Two of the nation’s largest apartment owners, Equity Residential and AvalonBay Communities Inc., are about to significantly boost their national and local footprints, with their recently announced $16 billion purchase of the assets and liabilities of Archstone Enterprise LP.
The apartment properties are being sold off by Archstone’s primary stakeholder, New York-based Lehman Brothers Holdings, a successor entity of the defunct investment bank.
Still to be finalized is how the two buyers will divvy up Archstone properties with more than 45,000 apartments nationwide, including 13 complexes in San Diego County. Chicago-based Equity Residential and Virginia-based AvalonBay both already have sizable presences in the local region.
“The Archstone acquisition will expand our portfolio in San Diego, but the deal is not expected to close until the first quarter of next year, so we think it would be premature to discuss specifics before then,” Equity Residential Vice President Marty McKenna said in an email.
Local apartment brokerage experts said the Archstone changeover could signal more consolidating and re-positioning ahead in the national and local markets. The San Diego region this year has seen an uptick over 2011 in the number of properties changing hands, although most of the recent transactions involve assets much smaller than the Archstone communities.
Property Swaps Expected
Alejandro Lombrozo, an associate director in the San Diego office of Cushman & Wakefield’s multifamily advisory group, said the Archstone deal could signal further ownership changes in coming months, as the larger real estate investment trusts move to concentrate on newer properties in highly desired, primary coastal markets.
For instance, he noted that Equity Residential has already moved to place some of its Arizona apartment communities up for sale, as part of its plans to finance the Archstone deal. In the local region, Equity recently put the 336-apartment Missions at Sunbow in Chula Vista on the market.
“There are probably some things that still need to be ironed out, in terms of how this particular acquisition affects the San Diego market,” Lombrozo said of the Archstone transaction.
The obstacle for the biggest investors, however, is that there are relatively few large local properties in prime locations currently up for sale.
“The big REITs would like to expand locally, but there’s only so much inventory available,” said Chris Zorbas, vice president of investments in the San Diego office of Marcus & Millichap.
More common among REITs in the foreseeable future, he said, will be moves to renovate and upgrade their existing apartment properties, especially in the high-demand coastal neighborhoods where rents are accelerating faster than in the general market, and where the returns on the investments will likely come more quickly.

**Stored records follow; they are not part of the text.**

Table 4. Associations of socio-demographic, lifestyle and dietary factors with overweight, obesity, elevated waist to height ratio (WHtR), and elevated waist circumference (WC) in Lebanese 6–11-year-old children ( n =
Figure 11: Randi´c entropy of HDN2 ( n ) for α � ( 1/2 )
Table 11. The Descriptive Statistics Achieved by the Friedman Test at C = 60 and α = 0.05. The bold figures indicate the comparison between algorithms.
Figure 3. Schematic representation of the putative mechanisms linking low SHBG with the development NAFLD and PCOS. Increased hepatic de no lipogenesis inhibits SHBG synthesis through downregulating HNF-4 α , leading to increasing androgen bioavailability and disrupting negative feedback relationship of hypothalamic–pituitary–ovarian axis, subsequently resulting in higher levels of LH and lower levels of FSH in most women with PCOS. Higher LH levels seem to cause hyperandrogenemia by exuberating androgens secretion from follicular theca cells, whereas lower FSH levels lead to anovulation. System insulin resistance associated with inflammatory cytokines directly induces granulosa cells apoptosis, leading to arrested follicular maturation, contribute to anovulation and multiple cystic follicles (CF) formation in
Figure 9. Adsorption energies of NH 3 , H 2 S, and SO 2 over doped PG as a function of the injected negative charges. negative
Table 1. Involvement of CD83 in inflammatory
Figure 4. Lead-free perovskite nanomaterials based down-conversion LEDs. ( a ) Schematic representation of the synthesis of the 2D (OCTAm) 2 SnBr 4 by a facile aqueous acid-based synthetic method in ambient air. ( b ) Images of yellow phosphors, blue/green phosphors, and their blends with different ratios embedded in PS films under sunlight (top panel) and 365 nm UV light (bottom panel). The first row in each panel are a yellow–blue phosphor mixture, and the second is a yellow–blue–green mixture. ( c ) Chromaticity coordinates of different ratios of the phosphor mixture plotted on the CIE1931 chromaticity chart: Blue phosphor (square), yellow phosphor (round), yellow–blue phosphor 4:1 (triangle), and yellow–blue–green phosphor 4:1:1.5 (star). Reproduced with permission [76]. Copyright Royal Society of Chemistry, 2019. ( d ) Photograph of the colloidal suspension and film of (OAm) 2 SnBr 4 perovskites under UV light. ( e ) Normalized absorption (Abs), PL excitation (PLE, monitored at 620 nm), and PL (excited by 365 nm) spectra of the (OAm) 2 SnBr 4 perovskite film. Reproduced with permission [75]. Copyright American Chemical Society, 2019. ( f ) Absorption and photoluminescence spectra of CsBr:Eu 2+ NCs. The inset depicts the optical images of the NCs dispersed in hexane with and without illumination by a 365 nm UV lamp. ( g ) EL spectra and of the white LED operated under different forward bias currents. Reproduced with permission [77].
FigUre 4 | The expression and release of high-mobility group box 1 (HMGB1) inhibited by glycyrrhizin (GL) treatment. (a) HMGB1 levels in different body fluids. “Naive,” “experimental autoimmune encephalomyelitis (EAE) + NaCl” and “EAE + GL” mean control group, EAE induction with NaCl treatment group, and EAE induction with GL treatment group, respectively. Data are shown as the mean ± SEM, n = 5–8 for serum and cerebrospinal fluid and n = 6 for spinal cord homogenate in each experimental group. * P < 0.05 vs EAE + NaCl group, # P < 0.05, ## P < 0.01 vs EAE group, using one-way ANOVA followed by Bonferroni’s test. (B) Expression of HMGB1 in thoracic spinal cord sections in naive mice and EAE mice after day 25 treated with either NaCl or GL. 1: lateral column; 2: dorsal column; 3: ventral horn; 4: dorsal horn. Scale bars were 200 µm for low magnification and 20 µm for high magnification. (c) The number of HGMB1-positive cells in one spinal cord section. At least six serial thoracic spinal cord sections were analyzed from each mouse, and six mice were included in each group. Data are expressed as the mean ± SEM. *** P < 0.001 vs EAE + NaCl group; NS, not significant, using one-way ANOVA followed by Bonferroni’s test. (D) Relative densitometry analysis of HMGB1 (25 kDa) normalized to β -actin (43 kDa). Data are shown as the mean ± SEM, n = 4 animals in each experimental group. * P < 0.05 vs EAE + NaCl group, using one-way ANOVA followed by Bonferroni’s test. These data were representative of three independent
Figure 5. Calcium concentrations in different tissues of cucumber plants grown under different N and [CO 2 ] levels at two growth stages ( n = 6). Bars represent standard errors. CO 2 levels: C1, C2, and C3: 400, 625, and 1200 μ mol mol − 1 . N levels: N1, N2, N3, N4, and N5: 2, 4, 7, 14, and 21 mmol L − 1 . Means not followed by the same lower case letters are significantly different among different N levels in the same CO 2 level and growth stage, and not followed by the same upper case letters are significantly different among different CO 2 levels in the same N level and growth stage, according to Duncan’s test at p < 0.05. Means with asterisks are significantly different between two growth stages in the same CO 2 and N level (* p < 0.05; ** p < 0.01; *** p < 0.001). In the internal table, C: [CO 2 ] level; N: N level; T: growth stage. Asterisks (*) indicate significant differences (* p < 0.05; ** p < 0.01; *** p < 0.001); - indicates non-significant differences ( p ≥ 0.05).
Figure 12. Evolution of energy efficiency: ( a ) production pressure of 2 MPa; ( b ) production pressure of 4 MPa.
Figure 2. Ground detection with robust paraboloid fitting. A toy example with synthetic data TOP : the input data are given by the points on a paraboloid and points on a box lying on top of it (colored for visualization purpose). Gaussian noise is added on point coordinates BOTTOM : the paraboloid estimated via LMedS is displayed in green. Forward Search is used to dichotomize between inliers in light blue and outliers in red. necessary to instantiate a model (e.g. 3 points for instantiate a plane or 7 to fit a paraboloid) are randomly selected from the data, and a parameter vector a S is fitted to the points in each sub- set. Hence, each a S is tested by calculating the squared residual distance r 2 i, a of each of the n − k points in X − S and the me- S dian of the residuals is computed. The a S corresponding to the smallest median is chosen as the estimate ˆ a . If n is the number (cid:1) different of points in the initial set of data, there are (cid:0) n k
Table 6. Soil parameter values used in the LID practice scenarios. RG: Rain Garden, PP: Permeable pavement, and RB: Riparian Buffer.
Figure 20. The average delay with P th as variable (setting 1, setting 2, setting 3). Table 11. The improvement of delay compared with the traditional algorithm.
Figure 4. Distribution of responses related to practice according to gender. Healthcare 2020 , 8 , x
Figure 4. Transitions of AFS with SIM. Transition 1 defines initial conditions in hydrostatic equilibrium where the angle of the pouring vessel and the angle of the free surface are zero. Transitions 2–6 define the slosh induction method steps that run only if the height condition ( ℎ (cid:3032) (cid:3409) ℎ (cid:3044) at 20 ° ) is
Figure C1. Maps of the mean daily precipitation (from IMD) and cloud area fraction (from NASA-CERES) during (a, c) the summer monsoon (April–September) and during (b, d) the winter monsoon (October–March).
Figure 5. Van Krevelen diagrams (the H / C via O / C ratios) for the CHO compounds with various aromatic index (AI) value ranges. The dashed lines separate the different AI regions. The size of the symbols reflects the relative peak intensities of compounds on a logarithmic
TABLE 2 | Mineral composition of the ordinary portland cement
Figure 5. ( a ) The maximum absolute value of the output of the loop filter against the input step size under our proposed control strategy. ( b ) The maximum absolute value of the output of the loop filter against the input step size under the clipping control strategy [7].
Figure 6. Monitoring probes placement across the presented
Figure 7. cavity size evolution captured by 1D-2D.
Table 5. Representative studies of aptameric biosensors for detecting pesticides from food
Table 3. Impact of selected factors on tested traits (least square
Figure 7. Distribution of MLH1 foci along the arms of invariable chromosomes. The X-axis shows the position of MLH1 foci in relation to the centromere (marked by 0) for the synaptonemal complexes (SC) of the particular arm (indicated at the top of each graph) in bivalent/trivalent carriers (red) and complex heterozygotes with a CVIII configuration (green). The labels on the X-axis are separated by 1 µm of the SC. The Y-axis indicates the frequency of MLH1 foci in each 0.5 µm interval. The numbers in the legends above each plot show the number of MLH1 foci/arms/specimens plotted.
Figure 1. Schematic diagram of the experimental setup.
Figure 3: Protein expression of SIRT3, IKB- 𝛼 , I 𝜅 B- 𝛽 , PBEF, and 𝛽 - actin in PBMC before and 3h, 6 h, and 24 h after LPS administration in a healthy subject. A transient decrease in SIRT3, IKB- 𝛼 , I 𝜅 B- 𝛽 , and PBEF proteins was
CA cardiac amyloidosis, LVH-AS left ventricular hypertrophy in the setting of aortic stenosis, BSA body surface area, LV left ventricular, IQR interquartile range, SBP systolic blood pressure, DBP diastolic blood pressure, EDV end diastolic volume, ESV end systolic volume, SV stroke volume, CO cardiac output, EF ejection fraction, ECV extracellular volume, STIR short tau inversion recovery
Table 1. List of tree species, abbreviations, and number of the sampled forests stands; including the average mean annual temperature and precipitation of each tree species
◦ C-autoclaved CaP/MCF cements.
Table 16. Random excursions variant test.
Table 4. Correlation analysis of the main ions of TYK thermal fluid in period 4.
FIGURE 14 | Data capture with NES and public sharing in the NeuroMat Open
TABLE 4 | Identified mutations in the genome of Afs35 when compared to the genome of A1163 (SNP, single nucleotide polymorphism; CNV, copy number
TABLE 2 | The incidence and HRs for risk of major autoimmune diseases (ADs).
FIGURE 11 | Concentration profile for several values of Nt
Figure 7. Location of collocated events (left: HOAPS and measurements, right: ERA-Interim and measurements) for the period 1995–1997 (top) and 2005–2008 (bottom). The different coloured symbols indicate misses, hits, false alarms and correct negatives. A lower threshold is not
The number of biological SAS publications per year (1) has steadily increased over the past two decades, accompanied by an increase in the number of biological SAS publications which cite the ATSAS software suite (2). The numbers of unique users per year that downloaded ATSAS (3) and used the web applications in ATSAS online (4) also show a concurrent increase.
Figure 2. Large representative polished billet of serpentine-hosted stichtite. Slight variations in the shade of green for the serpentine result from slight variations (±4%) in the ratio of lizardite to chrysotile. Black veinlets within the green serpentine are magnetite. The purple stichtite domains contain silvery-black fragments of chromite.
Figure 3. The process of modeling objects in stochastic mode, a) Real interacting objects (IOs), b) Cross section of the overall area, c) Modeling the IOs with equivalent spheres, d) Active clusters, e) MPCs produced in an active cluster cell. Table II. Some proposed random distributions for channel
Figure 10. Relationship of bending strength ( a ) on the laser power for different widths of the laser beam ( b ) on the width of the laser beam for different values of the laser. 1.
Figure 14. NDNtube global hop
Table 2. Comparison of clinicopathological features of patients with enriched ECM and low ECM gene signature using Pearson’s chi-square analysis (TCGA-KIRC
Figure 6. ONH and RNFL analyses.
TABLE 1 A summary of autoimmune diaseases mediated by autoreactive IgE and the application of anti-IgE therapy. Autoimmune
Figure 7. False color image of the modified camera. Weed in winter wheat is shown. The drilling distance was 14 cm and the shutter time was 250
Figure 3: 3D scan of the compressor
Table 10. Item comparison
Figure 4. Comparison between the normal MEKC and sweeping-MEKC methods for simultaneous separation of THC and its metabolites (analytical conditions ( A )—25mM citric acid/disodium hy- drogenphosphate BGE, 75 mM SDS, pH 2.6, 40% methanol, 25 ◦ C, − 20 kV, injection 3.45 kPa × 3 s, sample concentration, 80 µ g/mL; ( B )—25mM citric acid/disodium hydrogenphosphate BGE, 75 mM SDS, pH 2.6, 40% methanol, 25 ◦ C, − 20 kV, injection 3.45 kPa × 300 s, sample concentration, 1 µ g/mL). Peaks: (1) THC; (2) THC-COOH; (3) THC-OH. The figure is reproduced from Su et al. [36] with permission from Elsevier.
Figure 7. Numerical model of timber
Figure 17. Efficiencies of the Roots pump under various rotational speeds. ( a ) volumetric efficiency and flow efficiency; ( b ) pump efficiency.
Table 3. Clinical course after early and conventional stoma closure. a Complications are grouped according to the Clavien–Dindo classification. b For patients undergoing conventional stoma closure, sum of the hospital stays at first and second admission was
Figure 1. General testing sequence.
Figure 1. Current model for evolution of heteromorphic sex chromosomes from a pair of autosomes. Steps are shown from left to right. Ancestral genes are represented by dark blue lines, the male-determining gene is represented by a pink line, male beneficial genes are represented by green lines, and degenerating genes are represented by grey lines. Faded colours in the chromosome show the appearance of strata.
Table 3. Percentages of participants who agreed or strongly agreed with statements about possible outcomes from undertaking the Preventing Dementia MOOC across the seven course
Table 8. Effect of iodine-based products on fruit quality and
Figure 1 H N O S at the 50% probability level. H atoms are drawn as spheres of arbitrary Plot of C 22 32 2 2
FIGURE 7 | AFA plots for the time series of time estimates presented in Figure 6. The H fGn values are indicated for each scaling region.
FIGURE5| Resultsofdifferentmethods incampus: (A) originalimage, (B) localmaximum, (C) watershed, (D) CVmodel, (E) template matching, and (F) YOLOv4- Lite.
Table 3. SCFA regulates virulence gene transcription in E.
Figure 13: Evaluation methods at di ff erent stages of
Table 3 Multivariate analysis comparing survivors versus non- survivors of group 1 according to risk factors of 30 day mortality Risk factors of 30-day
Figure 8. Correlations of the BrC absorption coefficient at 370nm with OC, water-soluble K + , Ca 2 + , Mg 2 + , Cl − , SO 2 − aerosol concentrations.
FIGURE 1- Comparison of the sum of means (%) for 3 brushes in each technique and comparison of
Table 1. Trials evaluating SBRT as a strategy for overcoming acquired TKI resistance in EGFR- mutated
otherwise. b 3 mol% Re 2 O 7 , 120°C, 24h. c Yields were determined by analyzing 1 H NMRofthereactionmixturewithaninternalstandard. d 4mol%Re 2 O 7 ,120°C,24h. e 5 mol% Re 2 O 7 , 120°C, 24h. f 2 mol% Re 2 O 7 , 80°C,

A large proportion of San Diego County apartments built between 1967 and 1989 now frequently require major renovations, including new kitchens and bathrooms, according to a recent third-quarter report by the brokerage firm Voit Real Estate Services.
Developers Search for Land
Voit said local developers are “scouring the county” in competition for buildable land. Because of continued supply constraints amid rising demand, newly finished apartments have been quickly absorbed into the rental market.
The region’s apartment vacancy rate at the end of September was 4.5 percent, about even with the same point a year ago, making it among the nation’s tightest apartment markets.
San Diego County apartment property transactions in the first three quarters of 2012 were up 29 percent over the year-ago period, but the dollar volume was on par with 2011. While more apartment assets are selling, the average size of the properties has fallen from 30 units last year to 24 this year.
Voit noted that the region is on track to close more than 300 apartment transactions in 2012, the most since 2008. However, the dollar volume constitutes about one-third the annual value of apartments sold during 2004 and 2005.
The brokerage firm said there is still the potential for a wave of fourth-quarter transactions, as owners rush to close sales ahead of a spike in capital gains taxes expected to take effect Jan. 1 if Bush-era tax cuts are not extended. State and federal changes combined would raise the tax on gains on investment sales from approximately 25 percent to approximately 33.8 percent.